Four days later, Mary opened her first Parliament; and she opened it in a manner which showed plainly what was to come. Both peers and commoners were called upon to attend her majesty at a solemn mass of the Holy Ghost. This was an immediate test of what degree of compliance was to be expected in the attempt to return to the ancient order of things; and the success of the experiment was most encouraging. With the exception of Taylor Bishop of Lincoln, and Harley Bishop of Hereford, the whole Parliament - peers, prelates, and commoners - fell on their knees at the elevation of the host, and participated with an air of devotion in that which in the last reign they had declared an abomination. But such was the zeal now for the lately abhorred mass, that the two uncomplying bishops were rudely thrust out of the queen's presence, and out of the abbey altogether. There were those who insinuated that the emperor furnished Mary with funds to bribe her Parliament on this occasion] but, besides that Charles was not so lavish of his money, events soon showed that the Parliament, though so exceedingly pliant in the matter of religion, was stubborn enough regarding the estates obtained from the Church, and also concerning Mary's scheme of a Spanish marriage.

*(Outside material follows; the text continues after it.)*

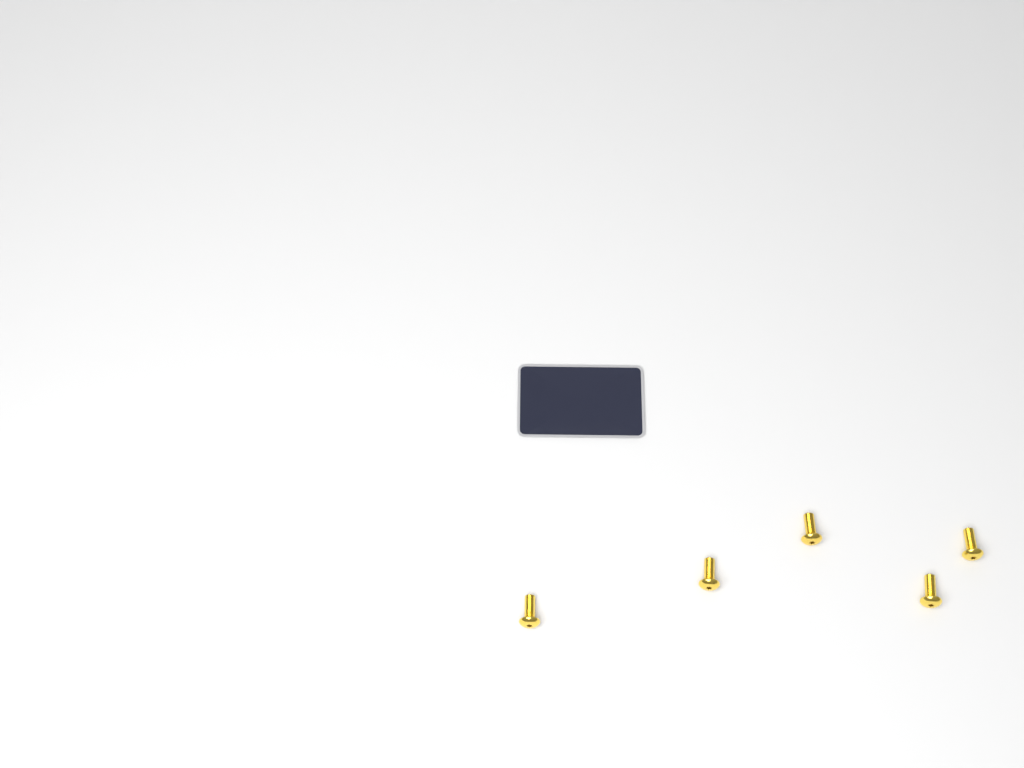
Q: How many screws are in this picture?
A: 5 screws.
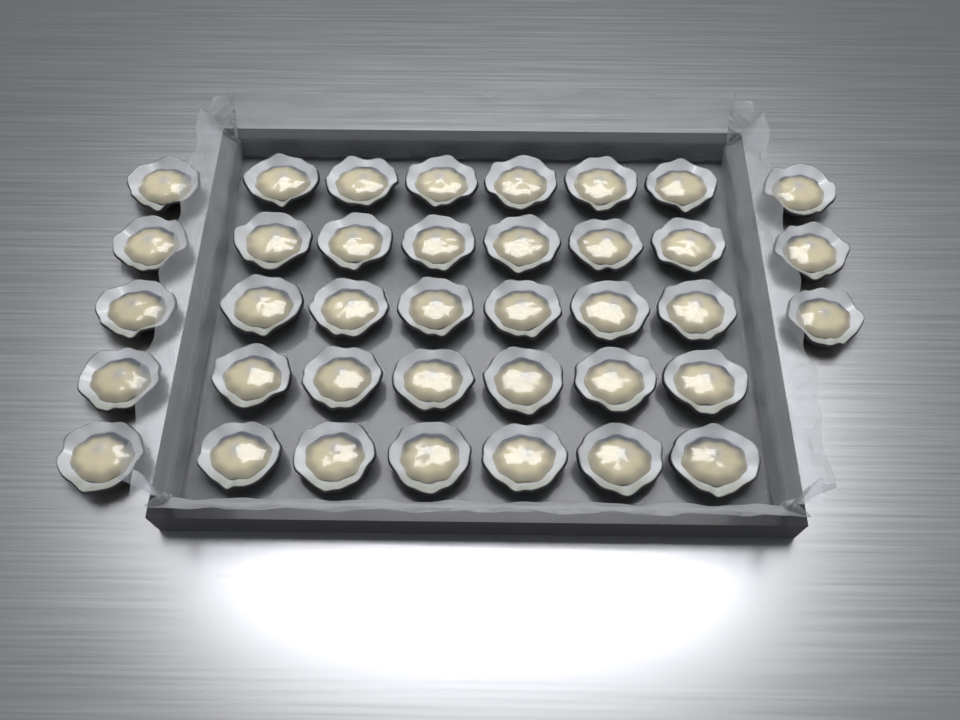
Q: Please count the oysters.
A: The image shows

The first act of legislation was to restore the securities to life and property which had been granted in the twenty-fifth year of Edward III., and which had been so completely prostrated by the Acts of Henry VIII. Such an Act had been passed at the commencement of the last reign, but had been again violated in the cases of the two Seymours. The defiance of all the safeguards of the constitution by Henry VIII. had been such, that it has been calculated that no less than 72,000 persons perished on the gibbet in his reign. The Parliament, looking back on the sanguinary lawlessness of that monarch, did not think the country sufficiently safe from charges of constructive treason and felony without a fresh enactment. It next passed an Act annulling the divorce of Queen Catherine of Arragon, by Cranmer, and declaring the present queen legitimate. This Act indeed tacitly declared Elizabeth illegitimate, but there was no getting altogether out of the difficulties which the licentious proceedings of Henry VIII. had created, and it was deemed best to pass that point over in silence, leaving the queen to treat her sister as if born in genuine wedlock.